## Supplied passage
------------------------------------------------------------------------

In this work, a parametric study of FF clean-up efficiency of hydraulic fractured vertical wells was performed with 49152 simulations (in 12 sets) consisting of injection, soaking and production periods.
Due to the large number of required simulations, that were conducted using a commercial reservoir simulator, a developed computer code was used to automatically read input data, run simulations and creates output data. In each set (consisting of 4096 runs), simultaneous impacts of 12 parameters (fracture permeability, matrix permeability and capillary pressure, end points and exponents of Corey gas and FF relative permeability curve in both matrix and fracture)were studied. To sample the variables domain and analyse results, two-level full factorial experimental design and linear surface model describing dependency of gas production loss (GPL), compared to 100% clean-up, to pertinent parameters at three production periods (10, 30 and 365 days) were considered and supported by the tornado charts of fitted equations, frequency of simulations with given GPL and FF saturation maps.

------------------------------------------------------------------------

## Record set
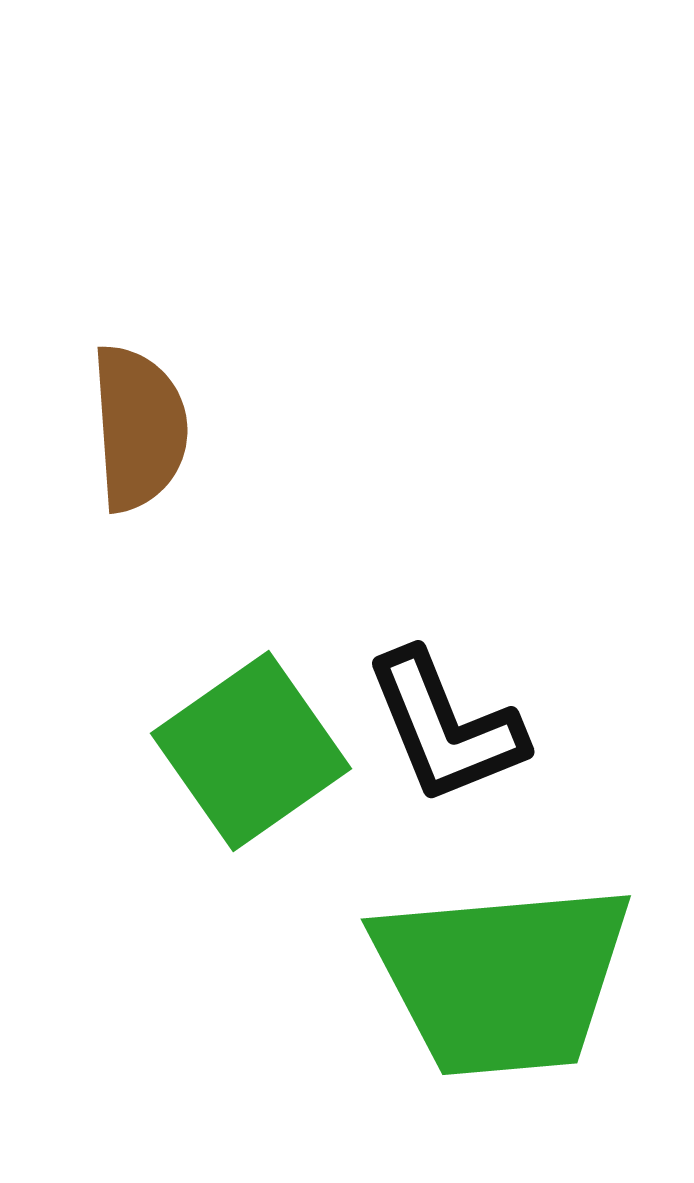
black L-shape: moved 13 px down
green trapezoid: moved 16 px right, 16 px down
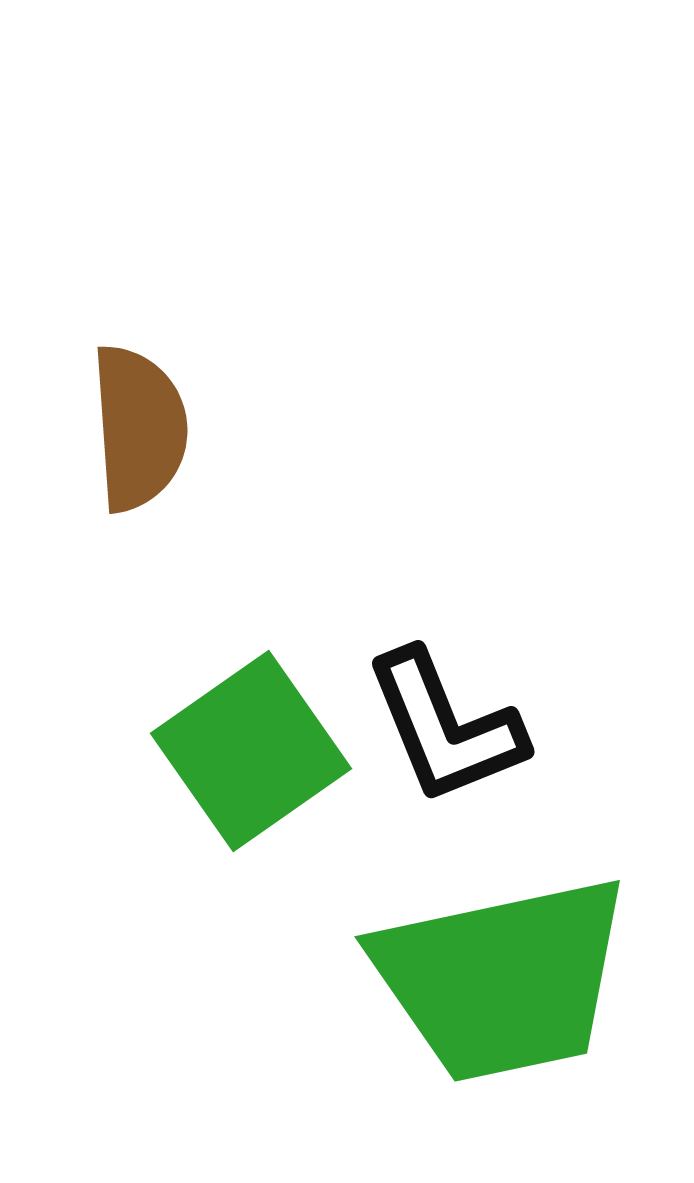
green trapezoid: rotated 7 degrees counterclockwise
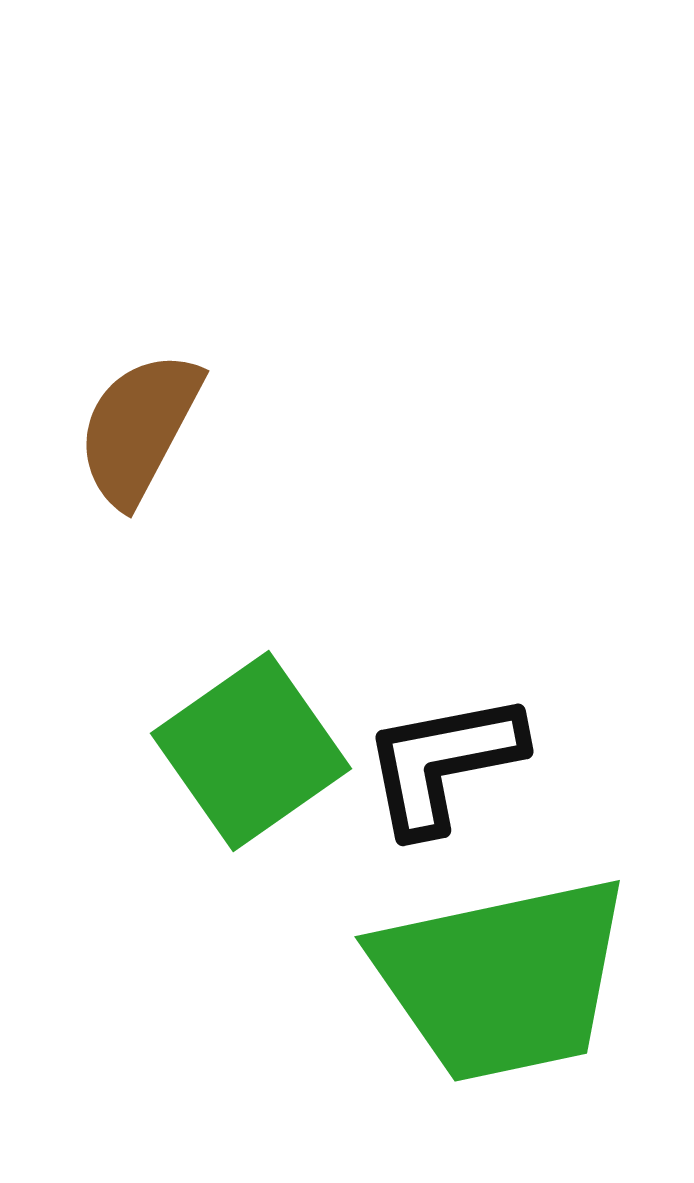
brown semicircle: rotated 148 degrees counterclockwise
black L-shape: moved 2 px left, 36 px down; rotated 101 degrees clockwise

------------------------------------------------------------------------

## Tasks to complete
**1.** According to the passage on fracturing-fluid clean-up, at which three production periods was gas production loss modeled?
**2.** Write the next part of the passage on fracturing-fluid clean-up, picking up after its final sentence.

## Written answers
**1.** 10, 30 and 365 days.

**2.**
Results indicate that generally parameters controlling FF mobility within fracture had greatest impact on GPL reduction. However in sets with very low matrix permeability especially when applied pressure drop during production is low, the effect of fluid mobility in the matrix on GPL is more pronounced, in other words, it is important how gas and FF flow within matrix rather than how fast fracture is cleaned. In tighter gas formations, generally more GPL and slower clean-up was observed. The effect of matrix capillary pressure on GPL reduction was more pronounced when drawdown was very low and/or soaking time was extended. This observation was more profound in tighter formations, i.e. for these formations, the effect of a change in drawdown and/or soaking time on matrix capillary pressure and GPL was more pronounced.
These findings can be used to make better decisions on the performance and optimised design of hydraulic fracturing, which is a costly but widely used stimulation technique for unconventional low permeability gas reservoirs.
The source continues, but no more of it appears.